Ilse blieb etwas ratlos stehen. »Wer wollte Kaffee haben?« Horst antwortete nicht, er ging zu Christine hinüber, legte ihr einen Arm um die Schultern und zog sie aus der Küche.

»… findest du doch auch, daß meine chinesischen Gerichte besser sind als im Lokal«, murmelte sie etwas verwaschen. »Komm, wir gehen.« Er zog sie sanft in Richtung Tür.

»Will noch nicht gehen.« Sie machte sich plötzlich steif und blieb stehen.

Er senkte die Stimme, aber von den anderen beachtete sie sowieso keiner. »Komm schon, Gert und Ilse wollen auch schlafen gehen.«

»Aber ich doch noch nicht. Bin putzmunter.«

Ihre Stimme stieg an, wieder schaute er hastig zu den anderen hinüber. Er küßte sie leicht auf die Wange.

»Um ehrlich zu sein, ich fall gleich um …« Er bemühte sich um einen scherzhaften Ton: »Ich werde immerhin bald vierzig.«

Sie kicherte. Es war ein alter Witz seit seinem dreißigsten Geburtstag. »Stimmt, Alterchen, in fünf Jahren schon.«

Sie ließ sich gehorsam von ihm zur Tür bringen. Maiers waren verschwunden, ohne sich verabschiedet zu haben. Horst sah kurz zu Gert hin; der schien ihn nicht zu bemerken, und außerdem waren sie auch nicht so förmlich. Er legte Christine den Mantel um und öffnete die Haustür. Die Luft war kühl, und es regnete immer noch. Christine blieb stehen und holte tief Luft.

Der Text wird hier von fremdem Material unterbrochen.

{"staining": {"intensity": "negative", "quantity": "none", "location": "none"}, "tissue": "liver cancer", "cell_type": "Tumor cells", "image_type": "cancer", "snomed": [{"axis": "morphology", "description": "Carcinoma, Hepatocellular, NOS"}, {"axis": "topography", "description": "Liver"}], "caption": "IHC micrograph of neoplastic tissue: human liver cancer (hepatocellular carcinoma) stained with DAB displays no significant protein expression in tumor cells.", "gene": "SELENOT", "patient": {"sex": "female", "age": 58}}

»Oje, ich glaub, ich hab ein bißchen zuviel erwischt.« Sie hielt sich an seinem Arm fest.

»Das haben wir alle«, sagte er, »aber wir können ja morgen ausschlafen.« Er zog sie zum Auto. Er schloß auf, half ihr, sich zu setzen, schloß die Tür und ging auf die linke Seite hinüber. Er ließ den Motor an und schaltete die Scheibenwischer ein. Die Heckscheibe war beschlagen, aber er war zu müde, um noch einmal auszusteigen.

»Komm, schnall dich an!« Er hakte seinen Gurt fest. Christine fummelte an ihrem Verschluß herum. Er half ihr. »War ein lustiger Abend.«

Die Scheinwerfer beleuchteten das Heck des Wagens vor ihm. Daß die aber auch immer so dicht aufeinander parken mußten, hier gab es doch weiß Gott genug Platz … Er kam mühsam aus der engen Parklücke heraus. Um die Zeit gab es kaum Verkehr; er trat langsam das Gaspedal hinunter.

»Weißt du, was dieser Frieder zu mir gesagt hat?« Sie kicherte. »Er denkt, ich bin jünger als er.«

»Na und?« Das Band der Straße vor ihm wurde von einer Reihe Alleebäumen eingerahmt. Er blendete auf.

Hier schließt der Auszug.